Inspired by a certain green one eyed animated movie character, here we have Mike Drozowski.
At just 92mm between motors and designed for only 1S batteries it is really only a novelty for LOS flying. That said the frame is actually very sturdy due to its hollow arm design and is well suited to an FPV setup for these 0703 or 0705 motors.
The parts list is quite simple:
If you purchase the Banggood Racestar rip off of the fishPEPPER electronics then they will be supplied with the necessary mounting fasteners. Do note however that their version of the flight controller is an old revision of the TinyFISH design and may have reliability issues when a battery is fully charged. It will still basically work and can be corrected but for a list of more reputable sources that supply the latest revision of the design check the fishPEPPER project pages.
I have printed the components in ABS however I'm sure that most any rigid filament will work just fine.
I use an extrusion width of 0.5mm with a 0.4mm nozzle.
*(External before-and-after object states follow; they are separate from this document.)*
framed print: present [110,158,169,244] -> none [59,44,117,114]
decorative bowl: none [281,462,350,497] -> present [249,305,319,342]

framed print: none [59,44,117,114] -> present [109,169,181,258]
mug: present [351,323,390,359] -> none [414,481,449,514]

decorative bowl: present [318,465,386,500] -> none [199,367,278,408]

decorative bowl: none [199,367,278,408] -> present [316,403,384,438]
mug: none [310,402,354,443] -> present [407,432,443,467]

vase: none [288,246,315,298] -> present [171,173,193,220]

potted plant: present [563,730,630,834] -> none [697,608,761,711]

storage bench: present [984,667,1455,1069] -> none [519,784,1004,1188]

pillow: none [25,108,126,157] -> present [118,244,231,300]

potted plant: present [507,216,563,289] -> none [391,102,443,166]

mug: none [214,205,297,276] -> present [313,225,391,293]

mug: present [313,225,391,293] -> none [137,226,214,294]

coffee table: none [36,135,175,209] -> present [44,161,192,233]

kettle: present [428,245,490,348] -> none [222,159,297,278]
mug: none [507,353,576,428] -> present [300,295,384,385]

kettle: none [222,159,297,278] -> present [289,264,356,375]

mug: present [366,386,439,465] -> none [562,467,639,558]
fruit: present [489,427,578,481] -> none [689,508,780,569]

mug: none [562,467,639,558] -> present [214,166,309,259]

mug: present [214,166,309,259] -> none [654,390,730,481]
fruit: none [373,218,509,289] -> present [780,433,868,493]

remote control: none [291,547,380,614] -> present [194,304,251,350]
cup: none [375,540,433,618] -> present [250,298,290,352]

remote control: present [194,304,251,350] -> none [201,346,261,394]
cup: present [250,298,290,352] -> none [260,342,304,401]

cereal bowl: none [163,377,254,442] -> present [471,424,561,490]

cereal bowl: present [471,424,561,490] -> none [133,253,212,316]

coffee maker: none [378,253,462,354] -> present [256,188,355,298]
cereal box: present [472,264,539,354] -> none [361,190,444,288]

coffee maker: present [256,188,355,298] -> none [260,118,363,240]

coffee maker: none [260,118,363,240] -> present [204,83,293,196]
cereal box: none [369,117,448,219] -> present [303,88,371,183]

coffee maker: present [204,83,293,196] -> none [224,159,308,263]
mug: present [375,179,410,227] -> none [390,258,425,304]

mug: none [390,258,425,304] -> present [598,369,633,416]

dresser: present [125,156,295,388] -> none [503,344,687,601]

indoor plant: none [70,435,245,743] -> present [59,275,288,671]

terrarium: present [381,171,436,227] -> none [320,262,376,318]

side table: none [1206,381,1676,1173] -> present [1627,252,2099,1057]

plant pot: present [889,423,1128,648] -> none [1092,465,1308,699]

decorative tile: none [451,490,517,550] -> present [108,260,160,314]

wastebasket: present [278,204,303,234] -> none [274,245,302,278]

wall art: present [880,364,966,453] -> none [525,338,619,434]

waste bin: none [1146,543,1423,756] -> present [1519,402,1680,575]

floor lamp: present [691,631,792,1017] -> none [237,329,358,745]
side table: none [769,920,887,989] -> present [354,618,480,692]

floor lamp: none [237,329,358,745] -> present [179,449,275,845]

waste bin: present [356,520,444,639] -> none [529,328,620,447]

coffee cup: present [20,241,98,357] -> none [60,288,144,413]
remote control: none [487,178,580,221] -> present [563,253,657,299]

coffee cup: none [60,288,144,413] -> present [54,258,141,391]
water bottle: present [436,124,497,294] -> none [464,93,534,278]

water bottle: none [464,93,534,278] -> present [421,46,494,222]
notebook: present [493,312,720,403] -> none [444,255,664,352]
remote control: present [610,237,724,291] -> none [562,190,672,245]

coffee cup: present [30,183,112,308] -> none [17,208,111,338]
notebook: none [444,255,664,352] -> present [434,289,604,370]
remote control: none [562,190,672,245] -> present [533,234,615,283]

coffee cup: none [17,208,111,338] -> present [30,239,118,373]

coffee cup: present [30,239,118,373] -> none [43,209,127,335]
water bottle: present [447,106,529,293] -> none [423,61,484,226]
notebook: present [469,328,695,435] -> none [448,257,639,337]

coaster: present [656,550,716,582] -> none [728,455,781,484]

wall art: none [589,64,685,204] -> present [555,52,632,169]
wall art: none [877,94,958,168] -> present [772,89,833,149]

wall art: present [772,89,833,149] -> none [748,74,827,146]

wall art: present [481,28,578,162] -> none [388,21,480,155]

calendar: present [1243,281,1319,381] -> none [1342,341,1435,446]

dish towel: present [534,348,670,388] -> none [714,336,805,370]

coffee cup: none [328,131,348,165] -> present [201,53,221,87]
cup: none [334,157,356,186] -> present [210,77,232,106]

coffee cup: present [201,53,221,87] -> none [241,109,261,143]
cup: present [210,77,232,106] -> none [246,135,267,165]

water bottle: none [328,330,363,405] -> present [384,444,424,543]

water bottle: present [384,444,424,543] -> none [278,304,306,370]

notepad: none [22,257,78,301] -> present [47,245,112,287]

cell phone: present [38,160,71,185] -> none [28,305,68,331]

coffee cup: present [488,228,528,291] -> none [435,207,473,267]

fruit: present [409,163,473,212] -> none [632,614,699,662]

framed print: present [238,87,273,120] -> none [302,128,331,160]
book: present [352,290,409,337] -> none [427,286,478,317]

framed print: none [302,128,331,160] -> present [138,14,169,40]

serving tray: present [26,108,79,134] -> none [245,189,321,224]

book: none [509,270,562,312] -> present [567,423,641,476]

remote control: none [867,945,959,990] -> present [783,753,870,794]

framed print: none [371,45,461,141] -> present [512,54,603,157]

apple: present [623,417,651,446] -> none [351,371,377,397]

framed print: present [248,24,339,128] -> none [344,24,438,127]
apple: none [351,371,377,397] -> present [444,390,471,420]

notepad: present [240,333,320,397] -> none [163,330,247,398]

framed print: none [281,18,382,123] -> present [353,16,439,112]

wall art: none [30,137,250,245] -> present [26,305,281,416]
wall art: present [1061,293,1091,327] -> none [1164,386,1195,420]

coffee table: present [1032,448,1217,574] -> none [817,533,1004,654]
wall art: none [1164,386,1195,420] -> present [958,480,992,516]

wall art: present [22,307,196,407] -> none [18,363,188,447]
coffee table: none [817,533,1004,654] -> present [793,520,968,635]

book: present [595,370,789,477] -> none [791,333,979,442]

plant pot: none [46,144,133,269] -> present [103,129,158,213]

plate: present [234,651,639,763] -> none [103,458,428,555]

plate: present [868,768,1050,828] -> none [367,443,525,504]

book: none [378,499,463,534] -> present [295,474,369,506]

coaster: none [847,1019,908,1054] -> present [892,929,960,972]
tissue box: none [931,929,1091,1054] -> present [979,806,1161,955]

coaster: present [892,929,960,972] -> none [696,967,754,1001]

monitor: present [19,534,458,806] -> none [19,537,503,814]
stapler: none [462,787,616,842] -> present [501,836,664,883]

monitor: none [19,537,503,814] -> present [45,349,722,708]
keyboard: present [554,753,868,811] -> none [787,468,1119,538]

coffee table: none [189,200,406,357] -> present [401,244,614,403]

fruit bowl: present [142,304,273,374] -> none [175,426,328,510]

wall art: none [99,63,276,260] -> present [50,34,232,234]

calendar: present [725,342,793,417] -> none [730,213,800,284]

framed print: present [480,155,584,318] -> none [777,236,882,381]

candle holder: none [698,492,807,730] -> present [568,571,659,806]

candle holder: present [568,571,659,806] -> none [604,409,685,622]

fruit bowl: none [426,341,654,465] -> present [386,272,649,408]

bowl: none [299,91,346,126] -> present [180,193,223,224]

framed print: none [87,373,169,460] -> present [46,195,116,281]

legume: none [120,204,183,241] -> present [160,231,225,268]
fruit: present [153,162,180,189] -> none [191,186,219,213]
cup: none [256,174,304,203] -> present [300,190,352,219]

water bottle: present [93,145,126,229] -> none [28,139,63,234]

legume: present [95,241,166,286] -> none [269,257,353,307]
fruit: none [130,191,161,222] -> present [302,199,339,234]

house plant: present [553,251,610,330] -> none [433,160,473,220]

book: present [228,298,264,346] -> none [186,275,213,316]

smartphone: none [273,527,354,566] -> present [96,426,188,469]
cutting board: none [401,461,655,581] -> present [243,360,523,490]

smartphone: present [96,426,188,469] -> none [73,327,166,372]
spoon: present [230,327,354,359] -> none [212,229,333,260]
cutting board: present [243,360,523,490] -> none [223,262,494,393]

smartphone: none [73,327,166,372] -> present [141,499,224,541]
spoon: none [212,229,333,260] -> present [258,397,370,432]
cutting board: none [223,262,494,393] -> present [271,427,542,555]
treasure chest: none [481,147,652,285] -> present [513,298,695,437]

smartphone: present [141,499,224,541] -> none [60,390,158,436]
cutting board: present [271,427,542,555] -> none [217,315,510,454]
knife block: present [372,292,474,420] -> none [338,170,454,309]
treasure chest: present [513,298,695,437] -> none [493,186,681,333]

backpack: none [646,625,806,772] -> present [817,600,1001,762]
As such wall thicknesses are typically a multiple of 0.5mm.
The frame must be printed with supports turned off so that the arms remain hollow for the motor wires to pass through.
The head must be printed with supports for the eye hole but will not require supports elsewhere. Be sure the screw holes aren't filled with support material.
Don't go to crazy with infill on the head as it is all excess weight, keep it as low as your printer will allow whilst maintaining a good print quality.
Depending on how well bridging has worked for you the arms may need to be cleared to allow the motor wires to pass easily. A small piece of plastic tube such as an antennae tube pushed in and out will free up any loose strands of plastic.
All holes will need to be drilled out to suit their fasteners:
- Drill 1.6mm motor mounting holes on the frame (or wiggle a 1.5mm drill bit around).
- Drill 2mm ESC and FC mounting holes on the frame.
- Drill 1.5mm holes in to the bottom of the head and tap an M2 thread in each. If you don't have an M2 tap then screwing a metal M2 fastener in to the hole should do the trick.
Cleanup and deburr all edges as desired.
Glue the eye in place with super glue (CA glue).
The M2 screws are installed from the bottom and thread in to the head to hold the electronics stack together.